* _Dataset content_:

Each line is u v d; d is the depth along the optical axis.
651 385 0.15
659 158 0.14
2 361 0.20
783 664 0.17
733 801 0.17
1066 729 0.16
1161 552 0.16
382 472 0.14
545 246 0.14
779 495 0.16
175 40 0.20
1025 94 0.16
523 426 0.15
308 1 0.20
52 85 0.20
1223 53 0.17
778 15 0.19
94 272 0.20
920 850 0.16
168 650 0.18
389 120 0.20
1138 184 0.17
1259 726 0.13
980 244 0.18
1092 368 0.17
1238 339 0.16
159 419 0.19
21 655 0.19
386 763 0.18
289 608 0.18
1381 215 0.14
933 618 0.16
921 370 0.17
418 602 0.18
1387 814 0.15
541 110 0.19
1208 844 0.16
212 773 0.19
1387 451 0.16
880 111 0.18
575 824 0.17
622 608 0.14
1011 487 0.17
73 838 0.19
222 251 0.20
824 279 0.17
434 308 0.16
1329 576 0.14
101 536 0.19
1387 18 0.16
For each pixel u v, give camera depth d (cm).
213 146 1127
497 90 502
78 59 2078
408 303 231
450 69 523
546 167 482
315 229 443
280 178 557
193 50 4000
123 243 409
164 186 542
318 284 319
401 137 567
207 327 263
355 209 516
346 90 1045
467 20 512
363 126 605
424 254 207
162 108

* _What is required_: Copy back the listing above exactly, but only from the line with "651 385 0.15" through the line with "980 244 0.18", both ends included.

* _Solution to this problem_:
651 385 0.15
659 158 0.14
2 361 0.20
783 664 0.17
733 801 0.17
1066 729 0.16
1161 552 0.16
382 472 0.14
545 246 0.14
779 495 0.16
175 40 0.20
1025 94 0.16
523 426 0.15
308 1 0.20
52 85 0.20
1223 53 0.17
778 15 0.19
94 272 0.20
920 850 0.16
168 650 0.18
389 120 0.20
1138 184 0.17
1259 726 0.13
980 244 0.18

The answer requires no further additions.